Many residents had feared the developer, Scannell Properties LLC, was looking to create a truck stop such as Pilot because of fueling, truck washing and a repair shop in the plan.
But attorney John Knuff, who Wednesday night said he represented the developer and Leonard, and members of his team said the main building would be a distribution facility for products of varying kinds.

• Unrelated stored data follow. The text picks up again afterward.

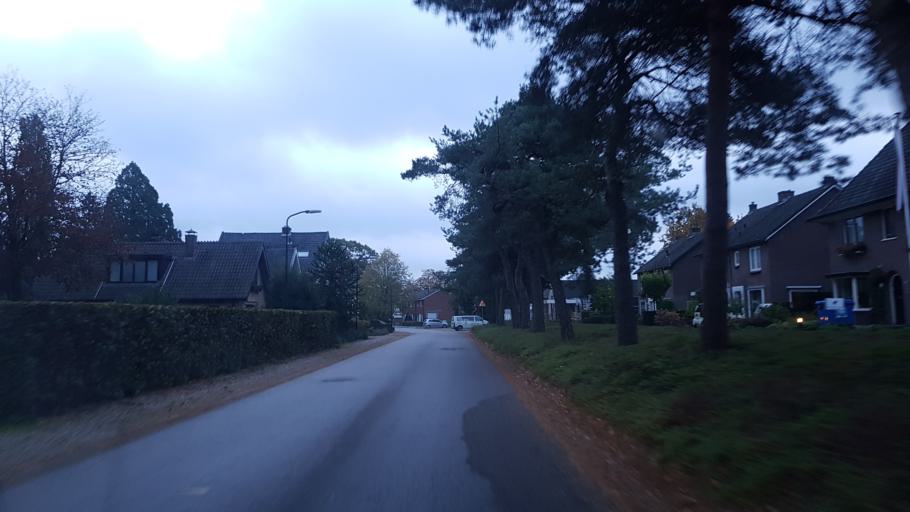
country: NL
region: Gelderland
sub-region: Gemeente Apeldoorn
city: Apeldoorn
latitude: 52.2146
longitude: 5.9421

They had declined to release such details prior to Wednesday night.
The team said the national company that would locate there currently is located nearby, but not in Orange.
Knuff said they have had extensive talks with Orange officials and, among other points, they emphasized the location as a “gateway” to the town and so the developer is respectful of that in its plans by including berms and heavy landscaping that would not make the facility visible from the highway.
Knuff said much of the land will be undeveloped and a conservation easement would be put into place.
He said the facility will be good for the town because it will provide $600,000 to $700,000 in tax revenue at a time when brick and mortar businesses are decreasing.
He also said the business would operate 8 a.m. to 6 p.m. weekdays and would be closed on weekends.
Traffic would be minimal, an engineer for the developer said.
The public hearing Wednesday before the TPZC was for an application by Stew Leonards Orange LLC for a temporary special use earth materials removal and filling for the proposed construction of a 47,178-square-foot distribution facility and a 9,680-square-foot maintenance building.
They also submitted an application for sediment control measures.
The TPZC was not expected to make a decision Wednesday.
Stew Leonards Orange LLC owns the property on Marsh Hill — following years of failed attempts to build a store there — and is trying to sell it. Scannell Properties LLC holds a contract to buy the parcel.
The property price is not listed for the public to see, but at one point Leonard was seeking $14.5 million. He paid $2.2 million for the land in 1996.
The application before the TPZC states site work is expected to result in approximately 166,300 cubic yards of cut and 103,300 cubic yards of fill.
An application for the distribution center to move forward through the approval process is currently before the Inland Wetlands and Water Courses Commission.
That commission still has not ruled on the developer’s request to build and operate in proximity to wetlands.
The public hearing began Sept. 11 and was continued twice. The hearing was continued until Nov. 13.
Inland Wetlands and Water Courses Commission Chairman Rick Mangione said last month the public hearing on the application had to be kept open until the commission receives various calculations and makes sure other questions by the town engineer have been addressed.